A maior parte dos detentos mortos nas chacinas em Manaus estava no “seguro” – celas onde ficam os presos ameaçados de morte. Essa ala abriga, por exemplo, estupradores, membros de facções rivais e ex-policiais militares. Por esse motivo, a identidade de nenhum de seus parentes será revelada nesta reportagem.
Chorando, uma das mulheres relatou à BBC Brasil que seu marido foi esquartejado, teve os olhos arrancados e o corpo carbonizado. Devido à dificuldade de identificação de algumas vítimas e o medo das famílias de sofrerem represálias no Instituto Médico Legal (IML), o último corpo só foi enterrado oito dias após a matança no Comparj.
Tragédia anunciada
Ao falar da chacina no Compaj, todos os parentes ouvidos pela BBC Brasil afirmaram que já a previam. Eles disseram ter entregado cartas escritas por internos para o diretor da unidade denunciando constantes ameaças.
“Uma vez, fui fazer visita e os rivais mostraram um monte de armas para ele na minha frente. Eles queriam causar terror contra quem eles não gostavam”, disse a mulher de um detento morto.
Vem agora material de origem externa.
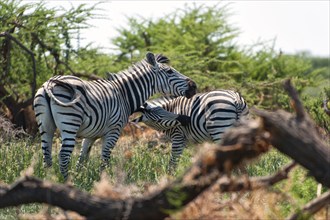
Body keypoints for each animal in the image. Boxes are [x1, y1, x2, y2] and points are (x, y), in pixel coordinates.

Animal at [33, 52, 196, 180]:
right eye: (169, 72)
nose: (194, 86)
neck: (124, 95)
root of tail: (49, 83)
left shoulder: (91, 135)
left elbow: (82, 158)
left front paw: (80, 179)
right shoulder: (114, 131)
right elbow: (104, 159)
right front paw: (101, 181)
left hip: (45, 125)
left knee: (46, 155)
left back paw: (50, 181)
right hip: (70, 123)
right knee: (63, 156)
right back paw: (67, 182)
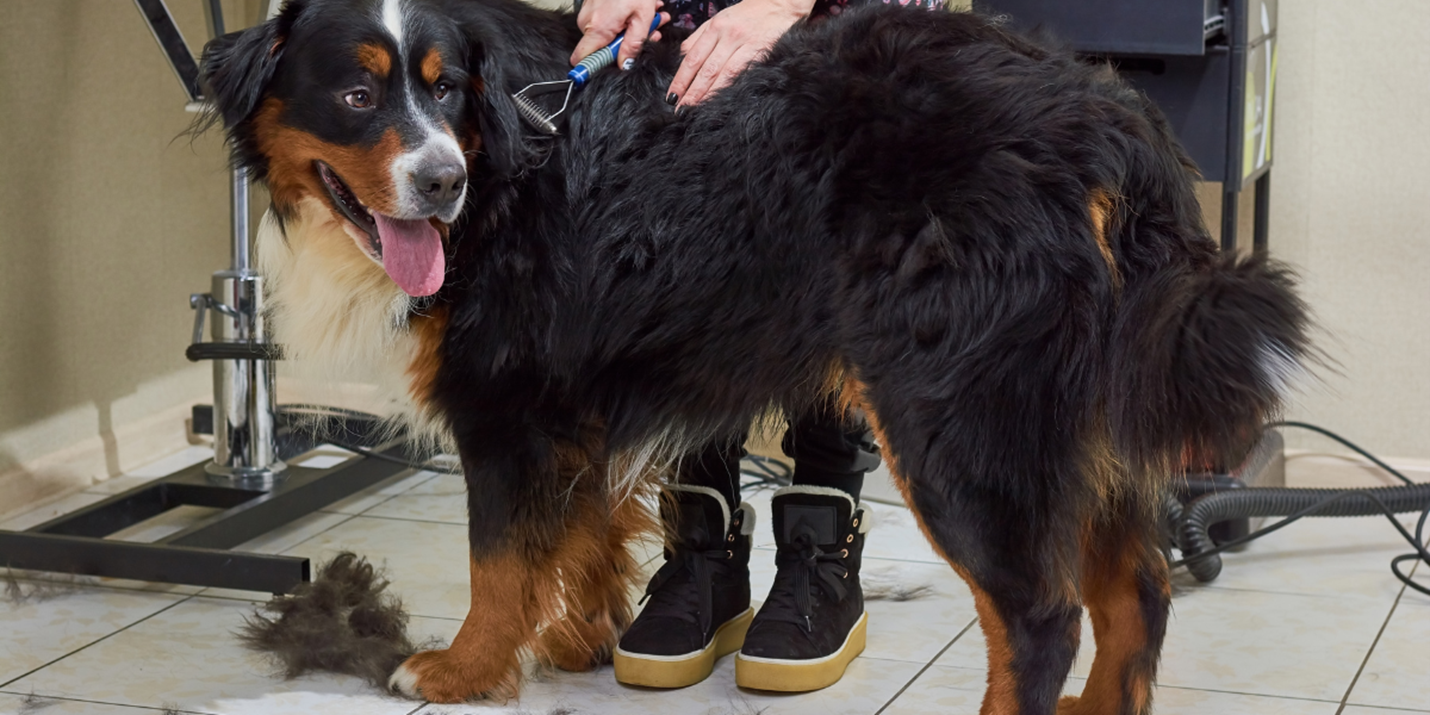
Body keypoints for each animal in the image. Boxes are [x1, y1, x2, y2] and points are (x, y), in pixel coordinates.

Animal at [195, 1, 1309, 709]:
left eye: (446, 89)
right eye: (356, 97)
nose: (440, 181)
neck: (508, 149)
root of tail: (1107, 113)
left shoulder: (505, 403)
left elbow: (499, 562)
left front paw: (463, 669)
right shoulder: (579, 393)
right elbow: (583, 532)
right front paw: (580, 639)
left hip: (956, 411)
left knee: (1041, 618)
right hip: (1070, 415)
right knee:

Os familiares contaram que a Secretaria da Administração Penitenciária sabia das ameaças e não tomou nenhuma providência. À frente da pasta, Pedro Florêncio, afirmou em encontro com autoridades e órgãos de direitos humanos nesta semana que o setor de inteligência do governo havia identificado apenas que haveria uma tentativa de “fuga em massa”.
A irmã de um preso disse que ele recebia ameaças constantes de que teria a cabeça arrancada.
Com as mãos suadas e os olhos cheios de lágrima, a mãe de um dos detentos afirmou que seu filho também vinha sofrendo intimidações.
“Ele disse que a cadeia estava ‘balançando’ e que iria estourar a qualquer momento”.
Ela contou ter percebido “algo estranho” no dia das mortes em massa. A preocupação aumentou quando o filho pediu para que ela voltasse para casa antes do horário de visitas acabar.
“Ele disse para eu pegar um ônibus e ir embora. Então eu dei um abraço nele. Ele disse que me amava e eu também. Dei a bênção a ele e fui”.